Danny Kaye was wonderful in everything he did on a stage but he was, from all reports, a truly awful person off-stage. Howie Morris, who frequently appeared on Kaye's 1963-1967 CBS variety show, used to practically froth when he told tales of working with the guy. Nevertheless, I fondly remember a night of my childhood — I'm guessing this was around 1960 when I was eight — when my parents and I went to see Mr. Kaye at the Hollywood Bowl. There was this magical man up there who held the rapt attention of 15,000 people...and he just went on and on, topping himself, apparently going way over his scheduled end time and daring Management to come drag him off.

I remember one thing he did. This was a nighttime performance, remember. Out in the audience, it was very dark. He asked everyone to take out a match or a cigarette lighter — this was back when most people carried them — and to light them at the count of three, Then he counted the numbers off and when maybe 10,000 flames suddenly appeared throughout the amphitheater, he began singing, "Happy birthday to you...happy birthday to you..." It got one of the biggest laughs in which I ever participated.

So I always liked Danny Kaye and I was sorry to hear so many unflattering stories about him. I don't doubt they're all valid. I was just sorry to hear them.

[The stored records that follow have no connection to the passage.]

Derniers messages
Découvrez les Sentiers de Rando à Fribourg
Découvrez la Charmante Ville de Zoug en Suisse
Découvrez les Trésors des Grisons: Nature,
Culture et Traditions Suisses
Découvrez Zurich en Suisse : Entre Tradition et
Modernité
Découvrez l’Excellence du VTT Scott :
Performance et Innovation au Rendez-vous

On the other hand, I always liked what Gene Wilder says every time I've seen him interviewed about his early career. Someone asks him what he wanted to be when he grew up, long before he grew up. The answer he gives is always, "I wanted to be whatever Danny Kaye was." I heard him say that and then a few days later, I watched Willy Wonka and the Chocolate Factory and I realized he'd made it. I mean, if they'd made that movie twenty years earlier, who would they have cast in the role Wilder played? Danny Kaye, right?